Sea Bass and Vermentino
Tucked away in the Trexenta Hills north of Cagliari, the capital of Sardinia, the Argiolas Winery isn't exactly at the crossroads of the world's wine trade. Add to that the fact that the region's greatest wines are made either from unfamiliar grapes (Vermentino, Bovale) or from semifamiliar grapes known by local aliases (Grenache is called Cannonau, and Carignane goes by Carignano) and Argiolas should be destined for obscurity. Instead, this winery has become a favorite of sommeliers around the globe and a mainstay of Italian wine lists and shops throughout the United States, in part because its bottles are such a good value (most range from $8 to $15). It also doesn't hurt that Argiolas's consultant is Giacomo Tachis, the famous Italian wine pioneer credited with crafting Super-Tuscans Sassicaia and Tignanello.
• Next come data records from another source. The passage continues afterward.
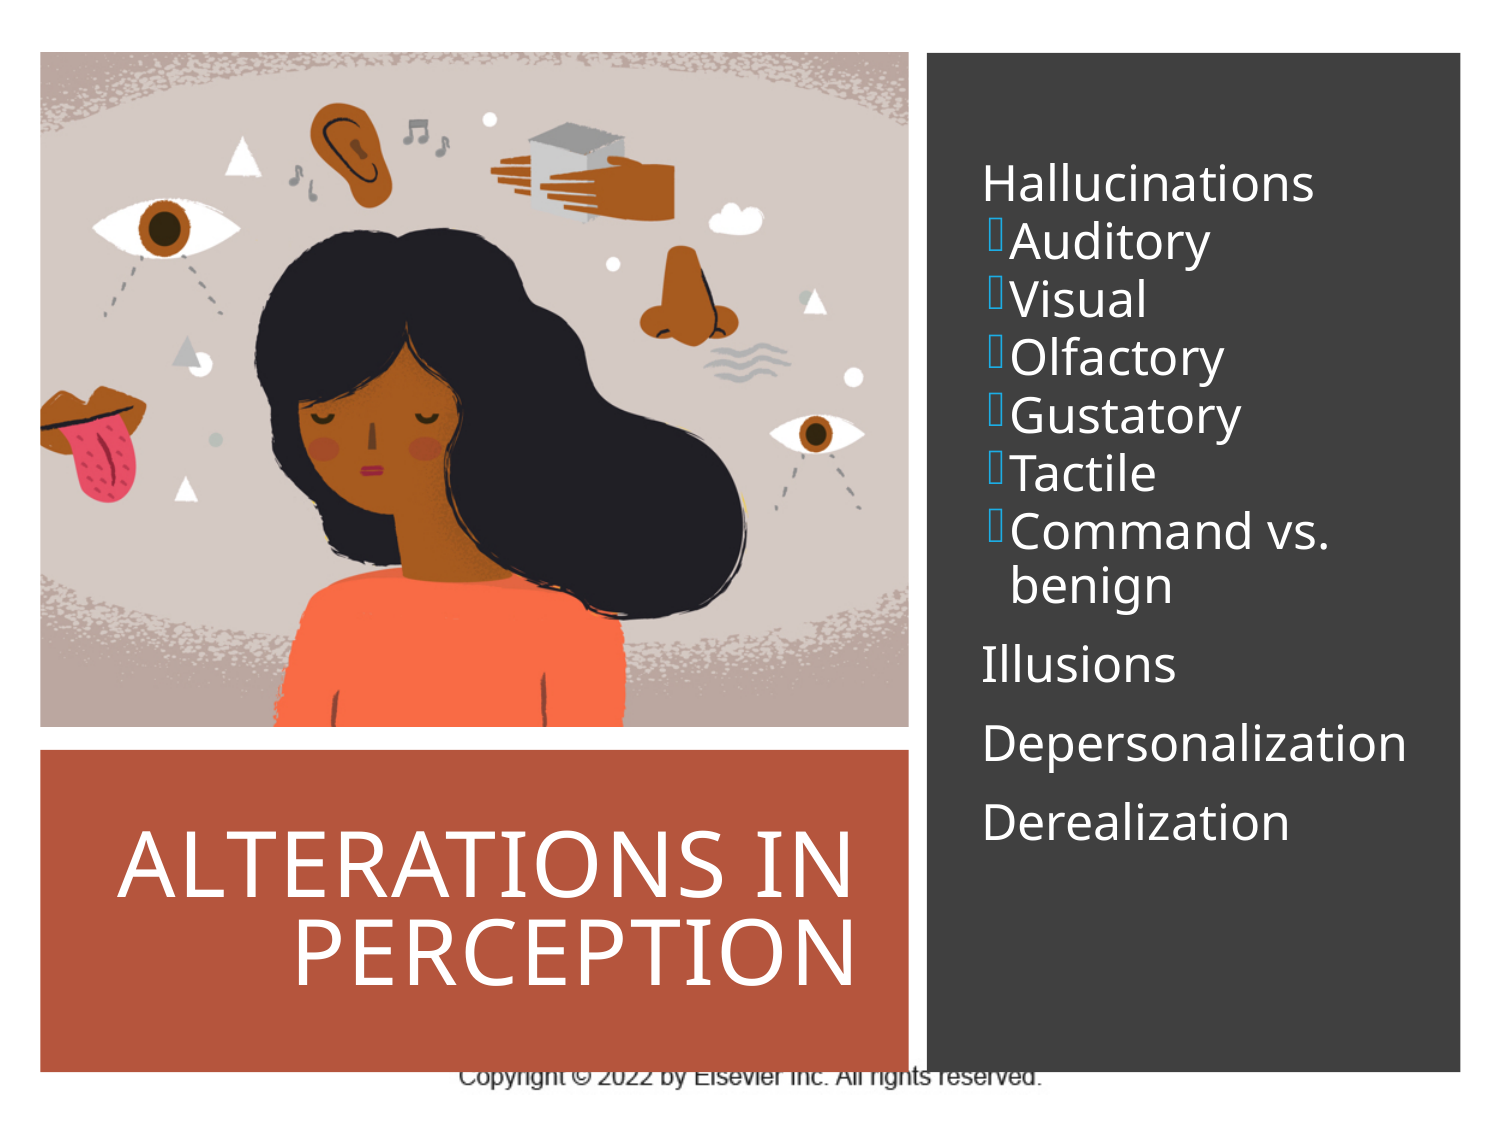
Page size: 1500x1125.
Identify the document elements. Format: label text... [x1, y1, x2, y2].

text_box [39, 749, 910, 1073]
picture [449, 1058, 1051, 1095]
text_box [926, 51, 1462, 1074]
list Hallucinations Auditory Visual Olfactory Gustatory Tactile Command vs. benign Illusions Depersonalization Derealization [958, 111, 1436, 968]
title Alterations in Perception [64, 782, 876, 1049]
picture [40, 52, 909, 727]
In its Costamolino bottling, Argiolas takes an innovative approach to Vermentino, a traditional grape. Historians believe Vermentino arrived with the Spanish, who ruled the island from the 14th to the 18th centuries. By harvesting the grapes in the cool mornings and fermenting the wine in stainless steel (not oak), Argiolas preserves a minerally, citrusy freshness. Valentina Argiolas, the granddaughter of 97-year-old family patriarch Antonio, puts it this way: "The Costamolino's perfumes are the same that one senses when near the sea, a mist of marine notes and Mediterranean herbs." These aromas pair well with the briny flavors and creamy texture of Valentina's braised sea bass and her clams with fregola, the pebble-shaped Sardinian toasted pasta.